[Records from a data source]
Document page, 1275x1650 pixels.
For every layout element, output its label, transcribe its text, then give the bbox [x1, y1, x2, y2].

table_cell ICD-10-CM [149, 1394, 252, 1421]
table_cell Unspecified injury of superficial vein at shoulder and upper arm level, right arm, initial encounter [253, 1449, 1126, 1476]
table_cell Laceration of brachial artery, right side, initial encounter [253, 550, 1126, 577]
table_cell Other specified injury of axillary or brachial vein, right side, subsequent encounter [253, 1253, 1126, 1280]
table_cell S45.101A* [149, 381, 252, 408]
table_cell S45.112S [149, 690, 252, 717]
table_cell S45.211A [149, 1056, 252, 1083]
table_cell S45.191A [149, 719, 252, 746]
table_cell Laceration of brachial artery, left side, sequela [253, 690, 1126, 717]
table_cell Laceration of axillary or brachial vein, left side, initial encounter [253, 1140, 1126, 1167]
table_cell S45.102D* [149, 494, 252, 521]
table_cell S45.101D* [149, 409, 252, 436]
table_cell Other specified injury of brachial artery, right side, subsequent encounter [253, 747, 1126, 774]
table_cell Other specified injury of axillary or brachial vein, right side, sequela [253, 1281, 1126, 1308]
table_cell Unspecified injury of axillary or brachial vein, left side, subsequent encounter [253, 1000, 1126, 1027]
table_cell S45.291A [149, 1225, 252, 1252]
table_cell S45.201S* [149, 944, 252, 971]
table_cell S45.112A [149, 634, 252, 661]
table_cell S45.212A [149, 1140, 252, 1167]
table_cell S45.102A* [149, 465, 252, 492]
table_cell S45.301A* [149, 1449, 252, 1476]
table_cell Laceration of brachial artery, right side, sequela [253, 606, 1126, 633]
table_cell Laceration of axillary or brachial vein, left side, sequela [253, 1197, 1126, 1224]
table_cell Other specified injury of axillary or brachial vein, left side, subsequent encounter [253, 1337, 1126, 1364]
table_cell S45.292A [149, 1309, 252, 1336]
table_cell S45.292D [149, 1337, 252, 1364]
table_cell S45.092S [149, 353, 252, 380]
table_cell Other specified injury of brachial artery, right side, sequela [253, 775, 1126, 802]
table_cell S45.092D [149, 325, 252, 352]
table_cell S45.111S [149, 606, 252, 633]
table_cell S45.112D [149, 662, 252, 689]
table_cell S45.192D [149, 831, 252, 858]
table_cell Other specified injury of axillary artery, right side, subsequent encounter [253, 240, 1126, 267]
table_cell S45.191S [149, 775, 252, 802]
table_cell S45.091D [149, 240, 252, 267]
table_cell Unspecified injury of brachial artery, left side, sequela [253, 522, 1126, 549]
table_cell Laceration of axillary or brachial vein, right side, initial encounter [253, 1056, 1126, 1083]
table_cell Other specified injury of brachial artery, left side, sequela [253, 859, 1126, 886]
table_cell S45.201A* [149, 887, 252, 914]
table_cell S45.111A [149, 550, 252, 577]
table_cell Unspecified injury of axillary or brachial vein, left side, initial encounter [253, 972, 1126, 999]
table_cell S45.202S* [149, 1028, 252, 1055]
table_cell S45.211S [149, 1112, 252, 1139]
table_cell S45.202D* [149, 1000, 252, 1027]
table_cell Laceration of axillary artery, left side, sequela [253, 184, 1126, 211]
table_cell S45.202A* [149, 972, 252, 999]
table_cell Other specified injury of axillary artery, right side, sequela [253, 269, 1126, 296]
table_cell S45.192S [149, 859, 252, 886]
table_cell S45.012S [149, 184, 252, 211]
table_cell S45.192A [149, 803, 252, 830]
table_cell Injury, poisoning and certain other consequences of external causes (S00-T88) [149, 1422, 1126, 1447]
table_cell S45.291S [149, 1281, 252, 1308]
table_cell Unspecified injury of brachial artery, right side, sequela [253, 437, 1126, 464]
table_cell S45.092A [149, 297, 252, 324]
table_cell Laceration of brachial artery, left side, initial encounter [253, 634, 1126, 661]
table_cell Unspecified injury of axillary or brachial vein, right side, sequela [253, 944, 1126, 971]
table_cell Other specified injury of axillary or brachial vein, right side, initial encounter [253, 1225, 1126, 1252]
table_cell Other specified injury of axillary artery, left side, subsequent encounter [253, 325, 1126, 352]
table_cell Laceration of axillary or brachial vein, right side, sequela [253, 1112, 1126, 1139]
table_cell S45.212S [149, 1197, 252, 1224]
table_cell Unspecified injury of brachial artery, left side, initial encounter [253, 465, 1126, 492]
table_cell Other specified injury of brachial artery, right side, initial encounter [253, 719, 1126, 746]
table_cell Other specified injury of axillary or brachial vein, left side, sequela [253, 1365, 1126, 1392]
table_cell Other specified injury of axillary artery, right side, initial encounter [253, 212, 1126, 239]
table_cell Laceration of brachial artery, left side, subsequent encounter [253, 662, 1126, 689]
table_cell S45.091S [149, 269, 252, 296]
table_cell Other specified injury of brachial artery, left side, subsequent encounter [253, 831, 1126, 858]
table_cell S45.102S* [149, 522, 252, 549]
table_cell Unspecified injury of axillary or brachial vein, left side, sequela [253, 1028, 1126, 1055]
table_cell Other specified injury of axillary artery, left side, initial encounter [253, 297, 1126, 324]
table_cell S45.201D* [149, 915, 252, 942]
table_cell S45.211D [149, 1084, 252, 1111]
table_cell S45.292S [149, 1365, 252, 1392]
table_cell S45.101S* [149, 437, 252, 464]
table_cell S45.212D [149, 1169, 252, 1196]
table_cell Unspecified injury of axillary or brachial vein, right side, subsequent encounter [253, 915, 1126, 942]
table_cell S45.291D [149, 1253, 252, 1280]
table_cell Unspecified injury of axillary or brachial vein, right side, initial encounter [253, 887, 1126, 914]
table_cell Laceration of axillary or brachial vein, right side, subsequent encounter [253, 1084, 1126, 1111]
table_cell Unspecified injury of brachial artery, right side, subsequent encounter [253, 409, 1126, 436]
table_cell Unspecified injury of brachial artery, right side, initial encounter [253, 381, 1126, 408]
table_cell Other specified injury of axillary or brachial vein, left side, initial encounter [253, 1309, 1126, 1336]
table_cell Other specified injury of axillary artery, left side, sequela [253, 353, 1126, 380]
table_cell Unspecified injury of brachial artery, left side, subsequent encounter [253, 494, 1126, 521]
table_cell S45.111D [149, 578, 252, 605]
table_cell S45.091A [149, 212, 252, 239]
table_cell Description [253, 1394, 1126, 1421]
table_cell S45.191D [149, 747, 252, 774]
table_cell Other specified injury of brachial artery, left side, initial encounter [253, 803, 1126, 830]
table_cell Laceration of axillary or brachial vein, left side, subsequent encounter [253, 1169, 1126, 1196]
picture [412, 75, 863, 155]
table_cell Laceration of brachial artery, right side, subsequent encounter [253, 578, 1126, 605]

Work item:
All entries must be repeated verbatim.

Solution:
Document page, 1275x1650 pixels.
For every layout element, output its label, transcribe its text, then give the bbox [x1, y1, x2, y2].

table_cell ICD-10-CM [149, 1394, 252, 1421]
table_cell Unspecified injury of superficial vein at shoulder and upper arm level, right arm, initial encounter [253, 1449, 1126, 1476]
table_cell Laceration of brachial artery, right side, initial encounter [253, 550, 1126, 577]
table_cell Other specified injury of axillary or brachial vein, right side, subsequent encounter [253, 1253, 1126, 1280]
table_cell S45.101A* [149, 381, 252, 408]
table_cell S45.112S [149, 690, 252, 717]
table_cell S45.211A [149, 1056, 252, 1083]
table_cell S45.191A [149, 719, 252, 746]
table_cell Laceration of brachial artery, left side, sequela [253, 690, 1126, 717]
table_cell Laceration of axillary or brachial vein, left side, initial encounter [253, 1140, 1126, 1167]
table_cell S45.102D* [149, 494, 252, 521]
table_cell S45.101D* [149, 409, 252, 436]
table_cell Other specified injury of brachial artery, right side, subsequent encounter [253, 747, 1126, 774]
table_cell Other specified injury of axillary or brachial vein, right side, sequela [253, 1281, 1126, 1308]
table_cell Unspecified injury of axillary or brachial vein, left side, subsequent encounter [253, 1000, 1126, 1027]
table_cell S45.291A [149, 1225, 252, 1252]
table_cell S45.201S* [149, 944, 252, 971]
table_cell S45.112A [149, 634, 252, 661]
table_cell S45.212A [149, 1140, 252, 1167]
table_cell S45.102A* [149, 465, 252, 492]
table_cell S45.301A* [149, 1449, 252, 1476]
table_cell Laceration of brachial artery, right side, sequela [253, 606, 1126, 633]
table_cell Laceration of axillary or brachial vein, left side, sequela [253, 1197, 1126, 1224]
table_cell Other specified injury of axillary or brachial vein, left side, subsequent encounter [253, 1337, 1126, 1364]
table_cell S45.292A [149, 1309, 252, 1336]
table_cell S45.292D [149, 1337, 252, 1364]
table_cell S45.092S [149, 353, 252, 380]
table_cell Other specified injury of brachial artery, right side, sequela [253, 775, 1126, 802]
table_cell S45.092D [149, 325, 252, 352]
table_cell S45.111S [149, 606, 252, 633]
table_cell S45.112D [149, 662, 252, 689]
table_cell S45.192D [149, 831, 252, 858]
table_cell Other specified injury of axillary artery, right side, subsequent encounter [253, 240, 1126, 267]
table_cell S45.191S [149, 775, 252, 802]
table_cell S45.091D [149, 240, 252, 267]
table_cell Unspecified injury of brachial artery, left side, sequela [253, 522, 1126, 549]
table_cell Laceration of axillary or brachial vein, right side, initial encounter [253, 1056, 1126, 1083]
table_cell Other specified injury of brachial artery, left side, sequela [253, 859, 1126, 886]
table_cell S45.201A* [149, 887, 252, 914]
table_cell S45.111A [149, 550, 252, 577]
table_cell Unspecified injury of axillary or brachial vein, left side, initial encounter [253, 972, 1126, 999]
table_cell S45.202S* [149, 1028, 252, 1055]
table_cell S45.211S [149, 1112, 252, 1139]
table_cell S45.202D* [149, 1000, 252, 1027]
table_cell Laceration of axillary artery, left side, sequela [253, 184, 1126, 211]
table_cell S45.202A* [149, 972, 252, 999]
table_cell Other specified injury of axillary artery, right side, sequela [253, 269, 1126, 296]
table_cell S45.192S [149, 859, 252, 886]
table_cell S45.012S [149, 184, 252, 211]
table_cell S45.192A [149, 803, 252, 830]
table_cell Injury, poisoning and certain other consequences of external causes (S00-T88) [149, 1422, 1126, 1447]
table_cell S45.291S [149, 1281, 252, 1308]
table_cell Unspecified injury of brachial artery, right side, sequela [253, 437, 1126, 464]
table_cell S45.092A [149, 297, 252, 324]
table_cell Laceration of brachial artery, left side, initial encounter [253, 634, 1126, 661]
table_cell Unspecified injury of axillary or brachial vein, right side, sequela [253, 944, 1126, 971]
table_cell Other specified injury of axillary or brachial vein, right side, initial encounter [253, 1225, 1126, 1252]
table_cell Other specified injury of axillary artery, left side, subsequent encounter [253, 325, 1126, 352]
table_cell Laceration of axillary or brachial vein, right side, sequela [253, 1112, 1126, 1139]
table_cell S45.212S [149, 1197, 252, 1224]
table_cell Unspecified injury of brachial artery, left side, initial encounter [253, 465, 1126, 492]
table_cell Other specified injury of brachial artery, right side, initial encounter [253, 719, 1126, 746]
table_cell Other specified injury of axillary or brachial vein, left side, sequela [253, 1365, 1126, 1392]
table_cell Other specified injury of axillary artery, right side, initial encounter [253, 212, 1126, 239]
table_cell Laceration of brachial artery, left side, subsequent encounter [253, 662, 1126, 689]
table_cell S45.091S [149, 269, 252, 296]
table_cell Other specified injury of brachial artery, left side, subsequent encounter [253, 831, 1126, 858]
table_cell S45.102S* [149, 522, 252, 549]
table_cell Unspecified injury of axillary or brachial vein, left side, sequela [253, 1028, 1126, 1055]
table_cell Other specified injury of axillary artery, left side, initial encounter [253, 297, 1126, 324]
table_cell S45.201D* [149, 915, 252, 942]
table_cell S45.211D [149, 1084, 252, 1111]
table_cell S45.292S [149, 1365, 252, 1392]
table_cell S45.101S* [149, 437, 252, 464]
table_cell S45.212D [149, 1169, 252, 1196]
table_cell Unspecified injury of axillary or brachial vein, right side, subsequent encounter [253, 915, 1126, 942]
table_cell S45.291D [149, 1253, 252, 1280]
table_cell Unspecified injury of axillary or brachial vein, right side, initial encounter [253, 887, 1126, 914]
table_cell Laceration of axillary or brachial vein, right side, subsequent encounter [253, 1084, 1126, 1111]
table_cell Unspecified injury of brachial artery, right side, subsequent encounter [253, 409, 1126, 436]
table_cell Unspecified injury of brachial artery, right side, initial encounter [253, 381, 1126, 408]
table_cell Other specified injury of axillary or brachial vein, left side, initial encounter [253, 1309, 1126, 1336]
table_cell Other specified injury of axillary artery, left side, sequela [253, 353, 1126, 380]
table_cell Unspecified injury of brachial artery, left side, subsequent encounter [253, 494, 1126, 521]
table_cell S45.111D [149, 578, 252, 605]
table_cell S45.091A [149, 212, 252, 239]
table_cell Description [253, 1394, 1126, 1421]
table_cell S45.191D [149, 747, 252, 774]
table_cell Other specified injury of brachial artery, left side, initial encounter [253, 803, 1126, 830]
table_cell Laceration of axillary or brachial vein, left side, subsequent encounter [253, 1169, 1126, 1196]
picture [412, 75, 863, 155]
table_cell Laceration of brachial artery, right side, subsequent encounter [253, 578, 1126, 605]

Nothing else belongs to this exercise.